The Columbus Centre keeps its name

TORONTO – The Columbus Centre will continue to be called the Columbus Centre. That’s right. After having averted, with a mobilization that lasted more than a year its demolition, the community rejected the renaming of the community center wanted and created by the Italian-Canadians. 

About two years ago the practice of changing the names linked to controversial historical figures, if not even supporters or protagonists of racist or slave ideologies, to streets, squares, community centers began. Last July, for example, the city of Toronto approved the name change for Dundas Street.

Villa Charities – which claims to have received “requests and feedback on this issue” – has also moved in this direction. “As leaders of the Italian-Canadian community, we believed we had an obligation to engage in this necessary and relevant discussion,” reads its website.

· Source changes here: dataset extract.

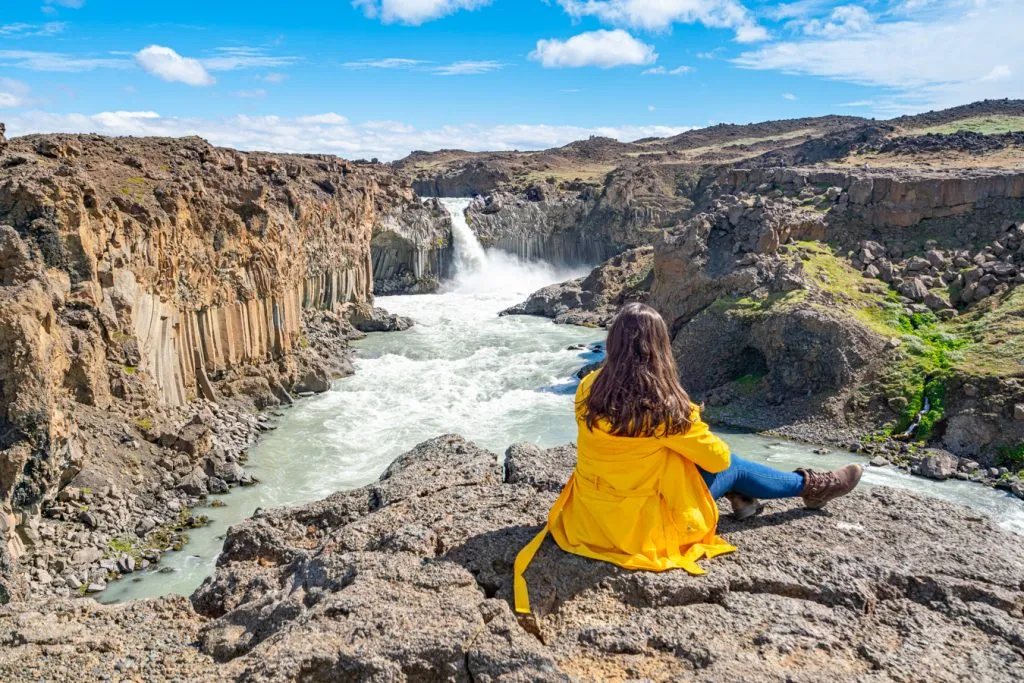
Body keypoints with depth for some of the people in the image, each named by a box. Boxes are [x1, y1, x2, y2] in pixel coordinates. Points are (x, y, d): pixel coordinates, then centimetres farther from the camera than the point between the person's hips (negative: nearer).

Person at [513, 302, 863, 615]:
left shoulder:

From January to April 2022, he conducted a survey through Strategic Counsel, in which he asked respondents for approval to give the Columbus Centre another name.

Support, Villa Charities concluded, was “limited”. “Interviews and polls have shown that a name change would likely cause more division,” he says.

The Genoese explorer is a symbol of identity for some, of colonialism and racism for others. But the history and events of the past, whether good or bad, cannot be erased with a sponge. To think, for example, that only slave traders and slave traders were responsible for colonialism is not correct, because centuries of civilization and wealth have their hands dirty with blood, and of those centuries we are the descendants.

There is no need to tear down the statues or change the name of the streets if we do not change. For better or for worse, Christopher Columbus wrote a very important page of history. Changing the name of the Columbus Centre would be of no avail. For the community of Italian origin – and not only – that large building at the intersection of Lawrence and Dufferin is and will always remain the Columbus Centre.

And as when the bulldozers were coming into action to bring it down, the Italian-Canadian community also decisively rejected this latest proposal of Villa Charities.